Collected data:
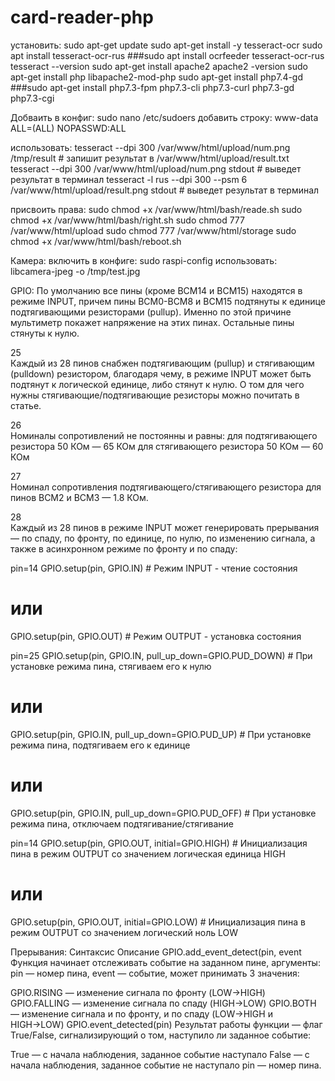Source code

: # card-reader-php

установить:
  sudo apt-get update
  sudo apt-get install -y tesseract-ocr
  sudo apt install tesseract-ocr-rus
  ###sudo apt install ocrfeeder tesseract-ocr-rus
  tesseract --version
  sudo apt-get install apache2
  apache2 -version
  sudo apt-get install php libapache2-mod-php
  sudo apt-get install php7.4-gd
  ###sudo apt-get install php7.3-fpm php7.3-cli php7.3-curl php7.3-gd php7.3-cgi

Добваить в конфиг:
  sudo nano /etc/sudoers
  добавить строку:
    www-data ALL=(ALL) NOPASSWD:ALL


использовать:
  tesseract --dpi 300 /var/www/html/upload/num.png /tmp/result   # запишит результат в  /var/www/html/upload/result.txt
  tesseract --dpi 300 /var/www/html/upload/num.png stdout        # выведет результат в терминал
  tesseract -l rus  --dpi 300 --psm 6 /var/www/html/upload/result.png stdout  # выведет результат в терминал

присвоить права:
  sudo chmod +x /var/www/html/bash/reade.sh
  sudo chmod +x /var/www/html/bash/right.sh
  sudo chmod 777 /var/www/html/upload
  sudo chmod 777 /var/www/html/storage
  sudo chmod +x /var/www/html/bash/reboot.sh

Камера:
  включить в конфиге:
    sudo raspi-config
  использовать:   
    libcamera-jpeg -o /tmp/test.jpg


GPIO:
  По умолчанию все пины (кроме BCM14 и BCM15) находятся в режиме INPUT, причем пины BCM0-BCM8 и BCM15 подтянуты к единице подтягивающими резисторами (pullup). Именно по этой причине мультиметр покажет напряжение на этих пинах. Остальные пины стянуты к нулю.

  25		
  Каждый из 28 пинов снабжен подтягивающим (pullup) и стягивающим (pulldown) резистором, благодаря чему, в режиме INPUT может быть подтянут к логической единице, либо стянут к нулю.
  О том для чего нужны стягивающие/подтягивающие резисторы можно почитать в статье.

  26		
  Номиналы сопротивлений не постоянны и равны:
  для подтягивающего резистора 50 КОм — 65 КОм
  для стягивающего резистора 50 КОм — 60 КОм

  27		
  Номинал сопротивления подтягивающего/стягивающего резистора для пинов BCM2 и BCM3 — 1.8 КОм.

  28		
  Каждый из 28 пинов в режиме INPUT может генерировать прерывания — по спаду, по фронту, по единице, по нулю, по изменению сигнала, а также в асинхронном режиме по фронту и по спаду:

  pin=14
  GPIO.setup(pin, GPIO.IN)  # Режим INPUT - чтение состояния
  # или
  GPIO.setup(pin, GPIO.OUT) # Режим OUTPUT - установка состояния

  pin=25
  GPIO.setup(pin, GPIO.IN, pull_up_down=GPIO.PUD_DOWN) # При установке режима пина, стягиваем его к нулю
  # или
  GPIO.setup(pin, GPIO.IN, pull_up_down=GPIO.PUD_UP)   # При установке режима пина, подтягиваем его к единице
  # или
  GPIO.setup(pin, GPIO.IN, pull_up_down=GPIO.PUD_OFF)  # При установке режима пина, отключаем подтягивание/стягивание

  pin=14
  GPIO.setup(pin, GPIO.OUT, initial=GPIO.HIGH)  # Инициализация пина в режим OUTPUT со значением логическая единица HIGH
  # или
  GPIO.setup(pin, GPIO.OUT, initial=GPIO.LOW)   # Инициализация пина в режим OUTPUT со значением логический ноль LOW


Прерывания:
  Синтаксис	Описание
  GPIO.add_event_detect(pin, event	Функция начинает отслеживать событие на заданном пине, аргументы:
  pin — номер пина,
  event — событие, может принимать 3 значения:

  GPIO.RISING — изменение сигнала по фронту (LOW→HIGH)
  GPIO.FALLING — изменение сигнала по спаду (HIGH→LOW)
  GPIO.BOTH — изменение сигнала и по фронту, и по спаду (LOW→HIGH и HIGH→LOW)
  GPIO.event_detected(pin)	Результат работы функции — флаг True/False, сигнализирующий о том, наступило ли заданное событие:

  True — с начала наблюдения, заданное событие наступало
  False — с начала наблюдения, заданное событие не наступало
  pin — номер пина.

### Brief
Apart from its pictures, the data is to be repeated exactly.

### Written answer
Source code

: # card-reader-php

установить:
  sudo apt-get update
  sudo apt-get install -y tesseract-ocr
  sudo apt install tesseract-ocr-rus
  ###sudo apt install ocrfeeder tesseract-ocr-rus
  tesseract --version
  sudo apt-get install apache2
  apache2 -version
  sudo apt-get install php libapache2-mod-php
  sudo apt-get install php7.4-gd
  ###sudo apt-get install php7.3-fpm php7.3-cli php7.3-curl php7.3-gd php7.3-cgi

Добваить в конфиг:
  sudo nano /etc/sudoers
  добавить строку:
    www-data ALL=(ALL) NOPASSWD:ALL


использовать:
  tesseract --dpi 300 /var/www/html/upload/num.png /tmp/result   # запишит результат в  /var/www/html/upload/result.txt
  tesseract --dpi 300 /var/www/html/upload/num.png stdout        # выведет результат в терминал
  tesseract -l rus  --dpi 300 --psm 6 /var/www/html/upload/result.png stdout  # выведет результат в терминал

присвоить права:
  sudo chmod +x /var/www/html/bash/reade.sh
  sudo chmod +x /var/www/html/bash/right.sh
  sudo chmod 777 /var/www/html/upload
  sudo chmod 777 /var/www/html/storage
  sudo chmod +x /var/www/html/bash/reboot.sh

Камера:
  включить в конфиге:
    sudo raspi-config
  использовать:   
    libcamera-jpeg -o /tmp/test.jpg


GPIO:
  По умолчанию все пины (кроме BCM14 и BCM15) находятся в режиме INPUT, причем пины BCM0-BCM8 и BCM15 подтянуты к единице подтягивающими резисторами (pullup). Именно по этой причине мультиметр покажет напряжение на этих пинах. Остальные пины стянуты к нулю.

  25		
  Каждый из 28 пинов снабжен подтягивающим (pullup) и стягивающим (pulldown) резистором, благодаря чему, в режиме INPUT может быть подтянут к логической единице, либо стянут к нулю.
  О том для чего нужны стягивающие/подтягивающие резисторы можно почитать в статье.

  26		
  Номиналы сопротивлений не постоянны и равны:
  для подтягивающего резистора 50 КОм — 65 КОм
  для стягивающего резистора 50 КОм — 60 КОм

  27		
  Номинал сопротивления подтягивающего/стягивающего резистора для пинов BCM2 и BCM3 — 1.8 КОм.

  28		
  Каждый из 28 пинов в режиме INPUT может генерировать прерывания — по спаду, по фронту, по единице, по нулю, по изменению сигнала, а также в асинхронном режиме по фронту и по спаду:

  pin=14
  GPIO.setup(pin, GPIO.IN)  # Режим INPUT - чтение состояния
  # или
  GPIO.setup(pin, GPIO.OUT) # Режим OUTPUT - установка состояния

  pin=25
  GPIO.setup(pin, GPIO.IN, pull_up_down=GPIO.PUD_DOWN) # При установке режима пина, стягиваем его к нулю
  # или
  GPIO.setup(pin, GPIO.IN, pull_up_down=GPIO.PUD_UP)   # При установке режима пина, подтягиваем его к единице
  # или
  GPIO.setup(pin, GPIO.IN, pull_up_down=GPIO.PUD_OFF)  # При установке режима пина, отключаем подтягивание/стягивание

  pin=14
  GPIO.setup(pin, GPIO.OUT, initial=GPIO.HIGH)  # Инициализация пина в режим OUTPUT со значением логическая единица HIGH
  # или
  GPIO.setup(pin, GPIO.OUT, initial=GPIO.LOW)   # Инициализация пина в режим OUTPUT со значением логический ноль LOW


Прерывания:
  Синтаксис	Описание
  GPIO.add_event_detect(pin, event	Функция начинает отслеживать событие на заданном пине, аргументы:
  pin — номер пина,
  event — событие, может принимать 3 значения:

  GPIO.RISING — изменение сигнала по фронту (LOW→HIGH)
  GPIO.FALLING — изменение сигнала по спаду (HIGH→LOW)
  GPIO.BOTH — изменение сигнала и по фронту, и по спаду (LOW→HIGH и HIGH→LOW)
  GPIO.event_detected(pin)	Результат работы функции — флаг True/False, сигнализирующий о том, наступило ли заданное событие:

  True — с начала наблюдения, заданное событие наступало
  False — с начала наблюдения, заданное событие не наступало
  pin — номер пина.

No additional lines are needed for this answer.